The report itself does not establish any new laws or regulations. However, in dissenting to the report (which was adopted by a 3-to-1 vote), Commissioner Thomas Rosch suggested it would be a mistake to assume that the report's recommendations are "voluntary." He wrote that companies that do not comply with the "best practices" may "face the wrath of ‘the Commission' or its staff."
The best practices recommended by the report are organized in a three-part framework:
- Privacy by Design companies should build in consumers' privacy protections at every stage in developing their products. These include reasonable security for consumer data, limited collection and retention of such data, and reasonable procedures to promote data accuracy;
- Simplified Choice for Businesses and Consumers - companies should give consumers the option to decide what information is shared about them, and with whom. This should include a Do-Not-Track mechanism that would provide a simple, easy way for consumers to control the tracking of their online activities.
- Greater Transparency - companies should disclose details about their collection and use of consumers' information, and provide consumers access to the data collected about them.
In a press release, FTC Chairman Jon Leibowitz made clear his expectation that consumers will have "an easy to use and effective Do Not Track option by the end of the year." If they don't, he said, lawmakers will want to enact legislation.
Mobile privacy is also a major focus of the report, in large part because the industry has not coalesced around a set of standards as it has in the context of online behavioral advertising. The FTC urged companies offering mobile services to work toward improved privacy protections and noted that it will host a workshop on May 30 to address how mobile privacy disclosures can be short, effective, and accessible to consumers. The Mobile Marketing Association was the first to release a guidelines document that addresses the core privacy issues and data processes of many mobile applications. Notably, however, the guidelines acknowledge that opt-out mechanisms in the mobile ecosystem are in their infancy, stating that "We recognize that the mobile marketplace continues to experiment with different types of opt-out mechanisms—and strongly encourage the mobile application developer community to participate in these experiments to the benefit of consumer privacy interests."
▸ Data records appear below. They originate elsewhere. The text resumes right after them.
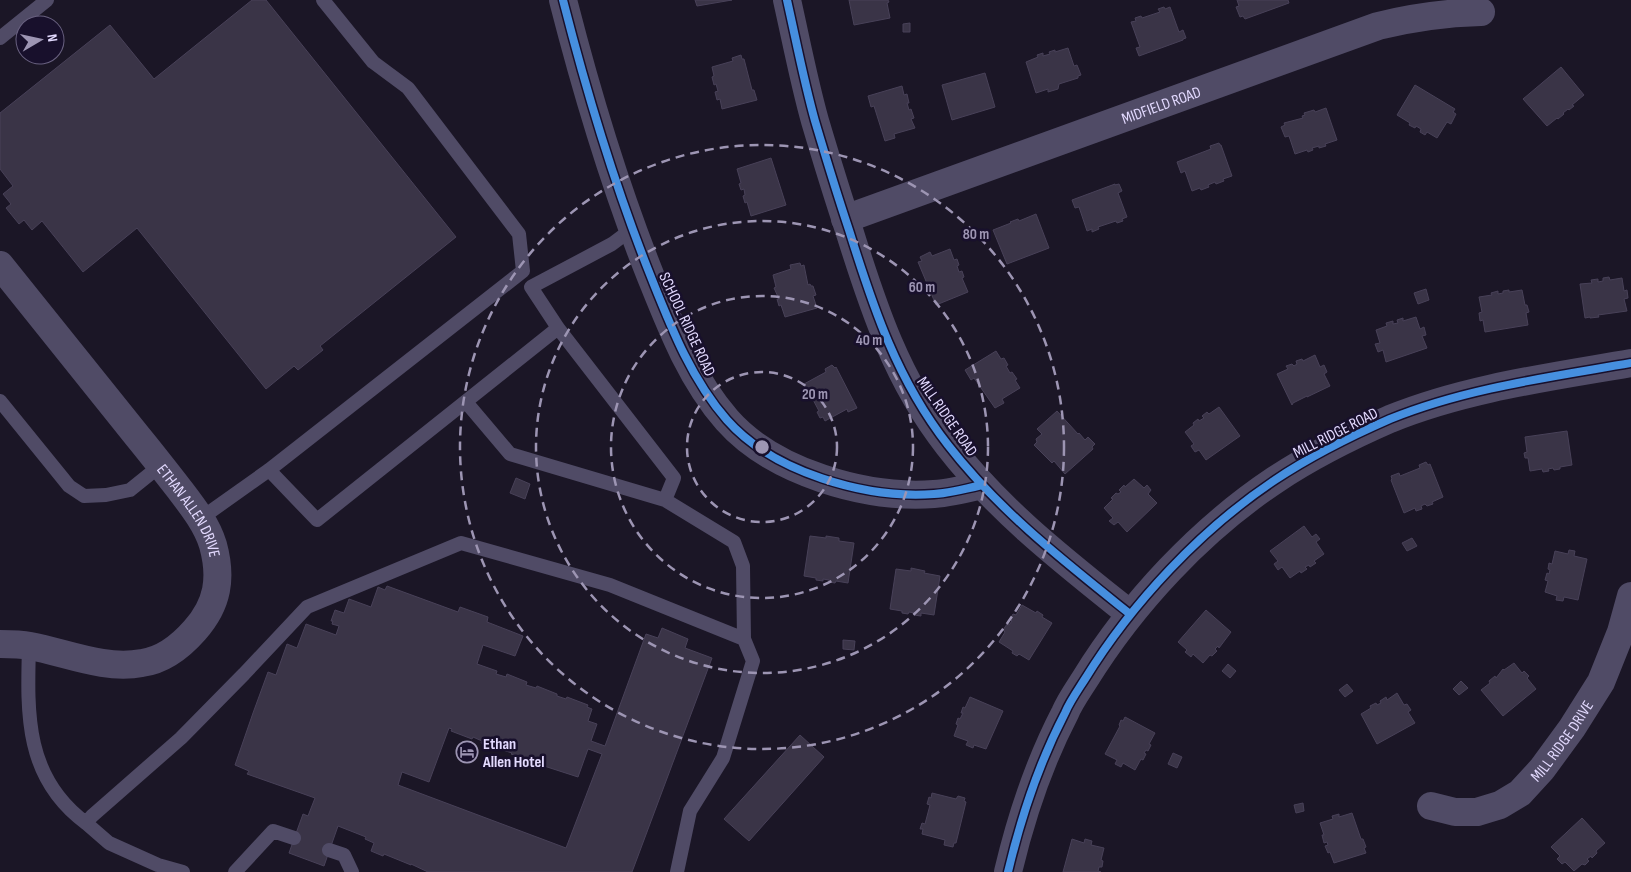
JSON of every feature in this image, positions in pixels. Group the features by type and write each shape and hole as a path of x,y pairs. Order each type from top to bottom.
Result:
{"street":[{"name":"SCHOOL RIDGE ROAD","path":"563,0 602,137 632,230 680,347 700,385 728,421 758,447 791,467 827,481 871,490 908,494 934,494 982,485"},
{"name":"MILL RIDGE ROAD","path":"787,0 815,120 876,314 894,358 919,404 948,445 982,485 1020,523 1130,614"},
{"name":"MIDFIELD ROAD","path":"845,219 1378,26 1411,18 1445,13 1481,12"},
{"name":"ETHAN ALLEN DRIVE","path":"0,265 161,465 200,519 213,544 218,572 218,586 201,624 170,653 158,659 144,663 113,665 29,646 0,644"},
{"name":"MILL RIDGE ROAD","path":"1008,872 1016,838 1038,772 1065,712 1103,649 1130,614 1180,560 1219,523 1275,480 1330,447 1392,419 1454,398 1518,383 1631,364"},
{"name":"MILL RIDGE DRIVE","path":"1431,806 1455,812 1477,812 1500,805 1520,793 1542,769 1572,728 1601,682 1621,632 1631,596"},
{"name":"ETHAN ALLEN DRIVE","path":"0,628 29,646"}],"lane":[{"path":"0,38 47,0"},
{"path":"323,0 373,62 408,88 519,234 523,271 531,287 558,328 674,478 665,500"},
{"path":"531,287 612,244 632,230"},
{"path":"200,519 269,470 523,271"},
{"path":"269,470 317,520 558,328"},
{"path":"0,401 69,486 84,496 106,495 130,490 161,465"},
{"path":"466,402 510,454 665,500 734,542 743,566 744,639 753,661 723,758 690,811 677,872"},
{"path":"86,824 92,816 181,738 307,607 461,543 610,585 744,639"},
{"path":"29,646 29,719 38,761 56,796 76,816 109,843 158,865 183,872"},
{"path":"235,872 273,831 294,838"},
{"path":"330,850 344,855 352,872"}],"building":[{"path":"252,0 266,0 456,237 320,346 323,350 298,370 294,366 266,389 137,228 83,272 42,221 32,230 24,220 19,224 6,208 11,204 3,194 13,186 0,169 0,113 60,65 65,65 65,61 110,25 154,79"},
{"path":"695,0 732,0 697,6"},
{"path":"849,0 888,0 890,18 854,25"},
{"path":"1237,0 1288,0 1289,3 1245,19 1243,16 1240,17 1236,7 1239,6"},
{"path":"1164,7 1165,9 1170,7 1179,32 1183,30 1186,38 1139,56 1136,48 1140,47 1131,22 1136,21 1135,18 1141,16 1142,18 1160,12 1158,9"},
{"path":"910,23 910,32 903,32 903,24"},
{"path":"1068,48 1074,66 1077,65 1081,75 1078,78 1059,84 1058,89 1048,92 1048,89 1036,93 1026,62 1043,53 1043,56 1055,50 1055,52"},
{"path":"741,55 757,100 722,109 720,99 717,100 715,92 718,91 712,77 714,76 712,67 733,61 732,58"},
{"path":"1561,67 1584,95 1572,105 1574,106 1547,126 1523,99"},
{"path":"985,73 995,107 952,120 942,85"},
{"path":"1415,85 1455,109 1453,112 1456,114 1451,124 1447,122 1437,138 1427,132 1425,135 1420,132 1421,129 1409,125 1410,123 1397,115"},
{"path":"902,86 904,95 907,94 909,103 907,103 914,118 911,119 915,128 894,134 895,138 885,141 874,106 871,107 868,96"},
{"path":"1326,108 1337,140 1325,144 1326,146 1312,148 1313,150 1308,152 1307,150 1295,154 1289,136 1285,137 1281,127 1285,125 1284,123 1303,118 1304,113"},
{"path":"1219,143 1232,176 1216,184 1215,182 1208,185 1209,187 1201,190 1200,188 1192,191 1185,171 1181,173 1177,162 1211,149 1210,146"},
{"path":"771,158 786,205 751,216 743,196 745,195 744,189 741,190 739,184 741,183 737,169"},
{"path":"1119,184 1122,191 1118,193 1127,217 1122,219 1123,221 1117,223 1116,221 1098,227 1099,229 1092,232 1092,229 1087,231 1079,207 1075,208 1072,200"},
{"path":"1036,214 1049,248 1007,264 993,230 1018,219 1019,221"},
{"path":"950,249 954,260 957,259 959,272 962,271 964,277 962,278 968,292 936,305 918,262 922,261 920,257 930,252 932,256"},
{"path":"800,263 801,266 804,265 808,285 813,286 816,295 813,296 817,308 785,317 777,299 779,299 774,288 776,287 773,275 791,269 790,265"},
{"path":"1609,277 1610,280 1622,278 1624,291 1627,290 1628,298 1624,299 1627,311 1585,318 1580,284 1592,283 1591,280 1598,279 1598,282 1603,281 1603,278"},
{"path":"1426,289 1429,300 1418,304 1414,293"},
{"path":"1509,290 1509,292 1522,290 1525,305 1527,305 1529,312 1526,313 1528,325 1485,332 1483,320 1480,321 1479,313 1482,312 1479,297 1492,295 1491,293 1498,291 1498,294 1503,293 1503,291"},
{"path":"1416,317 1420,329 1424,327 1426,335 1422,336 1427,348 1386,362 1383,350 1378,352 1375,344 1380,343 1376,330 1387,326 1386,323 1393,321 1393,324 1398,323 1397,320 1403,318 1403,321"},
{"path":"996,351 1001,359 1004,358 1008,365 1006,366 1017,379 1015,380 1020,388 1002,399 1004,403 995,408 974,378 971,380 965,370"},
{"path":"1315,355 1320,367 1324,365 1327,372 1324,374 1330,386 1292,405 1277,374 1288,369 1286,366 1297,364 1296,361 1302,359 1303,361"},
{"path":"832,365 836,367 857,408 848,412 847,409 825,421 823,417 820,418 817,412 819,411 810,394 808,396 804,384 826,372 825,369"},
{"path":"1219,407 1240,436 1206,460 1199,450 1195,452 1191,446 1194,444 1185,432 1198,419 1199,421 1204,418 1202,416 1207,412 1209,414"},
{"path":"1057,411 1078,434 1085,440 1088,437 1095,444 1092,447 1093,449 1065,474 1054,461 1052,463 1034,445 1037,442 1036,439 1042,434 1037,429"},
{"path":"1567,431 1572,465 1554,470 1553,468 1548,469 1549,471 1543,472 1542,469 1530,471 1528,458 1525,458 1524,453 1527,452 1525,437"},
{"path":"1426,462 1428,465 1430,464 1443,497 1432,502 1433,504 1421,506 1422,509 1416,511 1415,508 1404,513 1391,476 1399,473 1400,476 1420,468 1419,465"},
{"path":"516,478 530,484 525,499 510,493"},
{"path":"1134,479 1144,488 1147,485 1151,490 1148,494 1157,503 1127,532 1118,522 1114,525 1109,521 1113,518 1104,508 1116,493 1121,492 1119,490 1124,485 1125,487"},
{"path":"1304,526 1312,537 1316,534 1320,539 1316,542 1324,554 1314,561 1316,563 1310,567 1309,565 1305,567 1307,569 1301,573 1300,571 1290,578 1282,567 1278,570 1274,564 1278,561 1270,551"},
{"path":"810,536 839,538 839,541 854,543 848,583 836,581 835,583 823,579 823,581 816,580 816,578 804,576"},
{"path":"1412,538 1417,546 1407,551 1402,543"},
{"path":"1569,550 1575,551 1574,556 1587,559 1578,600 1564,597 1563,601 1556,600 1557,596 1545,592 1548,581 1545,580 1550,570 1548,569 1549,563 1552,564 1555,551 1568,554"},
{"path":"911,568 940,576 934,615 921,613 921,616 914,615 915,613 909,612 908,614 890,609 896,569 911,571"},
{"path":"387,586 458,612 460,607 488,617 487,622 523,636 515,656 483,645 477,664 497,671 496,674 506,677 507,674 527,682 526,685 536,688 537,686 557,694 557,696 566,699 567,697 588,705 587,707 592,709 588,721 597,724 591,741 605,746 646,634 658,638 662,628 688,639 685,648 712,658 632,872 428,872 384,854 383,856 371,851 374,843 365,839 366,837 338,826 324,866 289,853 303,814 308,816 315,798 247,774 249,771 235,765 253,713 268,672 276,675 287,644 297,648 306,624 336,635 339,626 332,624 333,621 331,621 335,610 344,613 349,599 371,607 378,587 385,590","holes":["449,728 452,729 451,731 472,739 473,737 482,741 481,743 578,777 588,749 602,754 566,848 398,785 402,772 429,782"]},
{"path":"1022,605 1036,613 1037,611 1043,615 1042,617 1052,623 1029,660 1019,654 1017,656 1012,653 1013,651 999,642 1005,632 1003,630 1007,624 1009,625 1013,614 1016,615"},
{"path":"1206,610 1231,632 1219,648 1218,646 1215,649 1217,651 1212,656 1210,655 1203,663 1193,654 1191,657 1185,652 1187,650 1178,642"},
{"path":"843,640 855,641 854,650 843,649"},
{"path":"1514,663 1522,673 1524,671 1529,676 1527,678 1536,689 1503,716 1481,690 1495,676 1496,678 1503,669"},
{"path":"1228,664 1236,671 1230,678 1222,671"},
{"path":"1461,681 1468,688 1459,695 1453,689"},
{"path":"1347,684 1353,691 1345,697 1339,690"},
{"path":"1397,693 1404,705 1407,704 1411,710 1408,712 1415,723 1377,744 1361,714 1371,708 1370,706 1376,703 1377,705 1386,697 1387,700"},
{"path":"970,697 1003,711 986,749 974,745 973,748 966,745 968,741 954,736 958,725 956,724 958,718 960,719 963,707 965,708"},
{"path":"1125,717 1155,733 1149,744 1151,745 1148,751 1146,750 1143,760 1141,759 1135,770 1123,763 1121,767 1115,764 1117,760 1105,754 1120,726 1121,720 1123,721"},
{"path":"800,735 824,757 749,841 724,819"},
{"path":"1173,753 1182,757 1177,768 1168,764"},
{"path":"932,793 956,799 958,796 965,798 964,801 966,802 956,843 954,843 953,847 944,845 945,840 922,834 923,829 920,829 922,823 925,824 930,805 927,804"},
{"path":"1303,803 1304,811 1296,813 1294,805"},
{"path":"1352,813 1361,839 1363,839 1366,847 1364,848 1366,853 1334,863 1330,852 1328,853 1325,846 1328,845 1327,842 1324,843 1322,835 1324,835 1320,823 1333,819 1332,816 1339,814 1339,817"},
{"path":"1582,818 1605,843 1596,851 1597,853 1592,858 1591,856 1587,859 1589,861 1585,865 1582,864 1574,871 1565,862 1562,864 1557,859 1560,856 1551,847"},
{"path":"1072,839 1084,843 1085,839 1092,841 1091,845 1104,848 1101,860 1103,861 1102,867 1099,867 1098,871 1101,872 1063,872"}],"cycle path":[{"path":"563,0 602,140 625,209 651,277 674,333 692,370 727,420 746,438 769,454 795,468 850,486 879,492 907,494 958,491 982,485"},
{"path":"787,0 815,121 867,287 888,342 914,395 948,445 989,492 1034,535 1130,614"},
{"path":"1008,872 1025,811 1039,771 1069,704 1104,651 1146,596 1194,545 1220,522 1247,500 1289,471 1331,447 1390,419 1419,408 1479,391 1631,363"}],"place":[{"name":"Ethan Allen Hotel","path":"467,752"}]}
The report also contains important recommendations regarding data brokers, which often buy, compile, and sell highly personal information about consumers. The report makes two recommendations to increase the transparency of such practices. First, it reiterates the Commission's prior support for legislation that would provide consumers with access to information held by data brokers. Second, it calls on data brokers that compile consumer data for marketing purposes to explore creation of a centralized website where consumers could get information about data broker practices and about their options for controlling data use.
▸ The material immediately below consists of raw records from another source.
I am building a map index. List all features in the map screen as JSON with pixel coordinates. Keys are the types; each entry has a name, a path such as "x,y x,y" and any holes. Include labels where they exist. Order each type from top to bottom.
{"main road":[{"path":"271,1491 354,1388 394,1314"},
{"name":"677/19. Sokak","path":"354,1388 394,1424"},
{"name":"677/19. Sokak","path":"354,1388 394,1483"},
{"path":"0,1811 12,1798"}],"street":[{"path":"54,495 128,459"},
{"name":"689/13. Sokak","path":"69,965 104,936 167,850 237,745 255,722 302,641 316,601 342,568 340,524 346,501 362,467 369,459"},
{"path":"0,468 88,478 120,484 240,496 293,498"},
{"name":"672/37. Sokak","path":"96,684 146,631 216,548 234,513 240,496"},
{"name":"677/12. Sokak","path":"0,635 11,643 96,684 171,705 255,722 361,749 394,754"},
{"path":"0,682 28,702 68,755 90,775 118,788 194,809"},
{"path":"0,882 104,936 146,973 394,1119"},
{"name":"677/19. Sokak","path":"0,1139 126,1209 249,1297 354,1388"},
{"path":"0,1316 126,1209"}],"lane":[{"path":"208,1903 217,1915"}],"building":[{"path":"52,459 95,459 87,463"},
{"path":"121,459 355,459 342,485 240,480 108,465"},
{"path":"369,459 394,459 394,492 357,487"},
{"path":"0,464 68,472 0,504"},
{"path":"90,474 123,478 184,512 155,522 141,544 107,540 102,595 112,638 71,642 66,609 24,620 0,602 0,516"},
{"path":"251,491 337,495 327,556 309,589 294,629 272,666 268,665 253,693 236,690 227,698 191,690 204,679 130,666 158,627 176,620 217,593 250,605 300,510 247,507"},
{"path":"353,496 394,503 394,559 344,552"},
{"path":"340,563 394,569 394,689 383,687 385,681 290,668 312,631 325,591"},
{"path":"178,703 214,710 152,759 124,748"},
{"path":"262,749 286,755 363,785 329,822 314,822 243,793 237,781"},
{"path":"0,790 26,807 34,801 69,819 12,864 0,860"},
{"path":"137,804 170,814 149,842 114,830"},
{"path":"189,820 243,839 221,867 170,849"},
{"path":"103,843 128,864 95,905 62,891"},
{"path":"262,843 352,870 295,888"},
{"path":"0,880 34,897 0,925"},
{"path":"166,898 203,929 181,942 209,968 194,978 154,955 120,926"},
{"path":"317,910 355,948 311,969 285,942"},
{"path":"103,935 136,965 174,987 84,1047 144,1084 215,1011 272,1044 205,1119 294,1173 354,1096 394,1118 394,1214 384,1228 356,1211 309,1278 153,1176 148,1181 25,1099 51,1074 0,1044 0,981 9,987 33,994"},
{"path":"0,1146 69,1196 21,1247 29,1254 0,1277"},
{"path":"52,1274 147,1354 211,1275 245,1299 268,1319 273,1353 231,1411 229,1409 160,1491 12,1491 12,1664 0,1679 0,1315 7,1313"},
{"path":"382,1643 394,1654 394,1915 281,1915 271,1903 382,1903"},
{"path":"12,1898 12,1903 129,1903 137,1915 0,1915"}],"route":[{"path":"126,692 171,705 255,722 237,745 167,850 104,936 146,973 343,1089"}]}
Lawmakers immediately responded to the report's call to action. Sen. John Kerry (D-Mass.) urged Congress to take up the Consumer Privacy Bill of Rights, which he and Sen. John McCain (R-Ariz.) introduced last year. Sens. Jay Rockefeller (D-W. Va.) and Patrick Leahy (D.-Vt.) also urged Congress to seriously consider the FTC's recommendation, while others pledged to push ahead with bills that would restrict online marketing to children.
The final privacy report expands on a preliminary staff report the FTC issued in December 2010 and arrives just a few weeks after the White House release of its "privacy bill of rights." The bill of rights called on companies to be more transparent about privacy and grant consumers greater access to their data. Although the preliminary report recommended that the proposed framework apply to all commercial entities that collect or use consumer data, the final report recognizes the potential burden this would place on small businesses and thus concludes that the framework should not apply to companies that collect and do not transfer only non-sensitive data from fewer than 5,000 consumers a year.